Records drawn from a dataset:
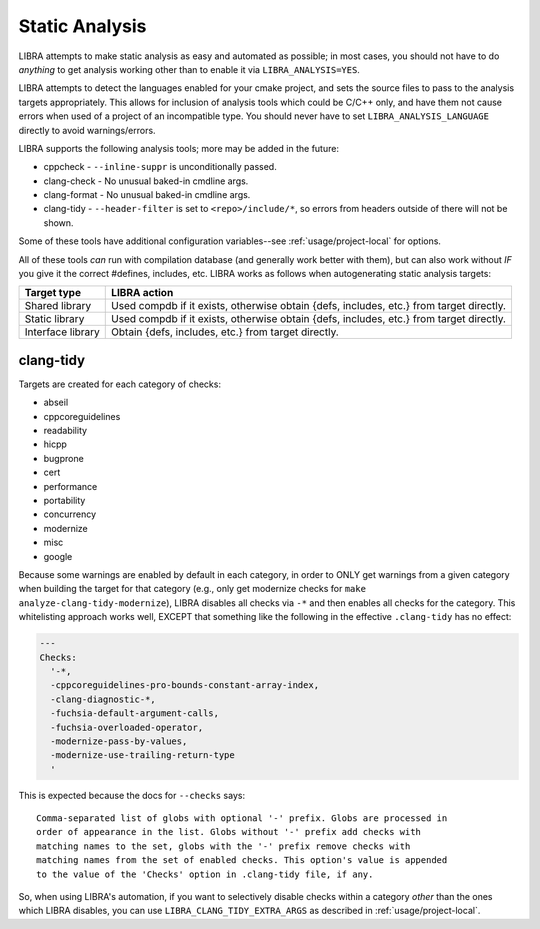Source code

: .. _usage/analysis:

===============
Static Analysis
===============

LIBRA attempts to make static analysis as easy and automated as possible; in
most cases, you should not have to do *anything* to get analysis working other
than to enable it via ``LIBRA_ANALYSIS=YES``.

LIBRA attempts to detect the languages enabled for your cmake project, and sets
the source files to pass to the analysis targets appropriately. This allows for
inclusion of analysis tools which could be C/C++ only, and have them not cause
errors when used of a project of an incompatible type. You should never have to
set ``LIBRA_ANALYSIS_LANGUAGE`` directly to avoid warnings/errors.

LIBRA supports the following analysis tools; more may be added in the future:

- cppcheck - ``--inline-suppr`` is unconditionally passed.

- clang-check - No unusual baked-in cmdline args.

- clang-format - No unusual baked-in cmdline args.

- clang-tidy - ``--header-filter`` is set to ``<repo>/include/*``, so errors
  from headers outside of there will not be shown.

Some of these tools have additional configuration variables--see
:ref:`usage/project-local` for options.

All of these tools *can* run with compilation database (and generally work
better with them), but can also work without *IF* you give it the correct
#defines, includes, etc. LIBRA works as follows when autogenerating static
analysis targets:

.. list-table::
   :header-rows: 1

   * - Target type

     - LIBRA action

   * - Shared library

     - Used compdb if it exists, otherwise obtain {defs, includes, etc.} from
       target directly.

   * - Static library

     - Used compdb if it exists, otherwise obtain {defs, includes, etc.} from
       target directly.

   * - Interface library

     - Obtain {defs, includes, etc.} from target directly.

clang-tidy
==========

Targets are created for each category of checks:

- abseil

- cppcoreguidelines

- readability

- hicpp

- bugprone

- cert

- performance

- portability

- concurrency

- modernize

- misc

- google

Because some warnings are enabled by default in each category, in order to ONLY
get warnings from a given category when building the target for that category
(e.g., only get modernize checks for ``make analyze-clang-tidy-modernize``),
LIBRA disables all checks via ``-*`` and then enables all checks for the
category. This whitelisting approach works well, EXCEPT that something like the
following in the effective ``.clang-tidy`` has no effect:

.. code-block:: YAML

   ---
   Checks:
     '-*,
     -cppcoreguidelines-pro-bounds-constant-array-index,
     -clang-diagnostic-*,
     -fuchsia-default-argument-calls,
     -fuchsia-overloaded-operator,
     -modernize-pass-by-values,
     -modernize-use-trailing-return-type
     '

This is expected because the docs for ``--checks`` says::

  Comma-separated list of globs with optional '-' prefix. Globs are processed in
  order of appearance in the list. Globs without '-' prefix add checks with
  matching names to the set, globs with the '-' prefix remove checks with
  matching names from the set of enabled checks. This option's value is appended
  to the value of the 'Checks' option in .clang-tidy file, if any.

So, when using LIBRA's automation, if you want to selectively disable checks
within a category *other* than the ones which LIBRA disables, you can use
``LIBRA_CLANG_TIDY_EXTRA_ARGS`` as described in :ref:`usage/project-local`.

## ACTIVITY
Copy all lines above where "default" is present.

## WRITTEN SOLUTION
Because some warnings are enabled by default in each category, in order to ONLY
     -fuchsia-default-argument-calls,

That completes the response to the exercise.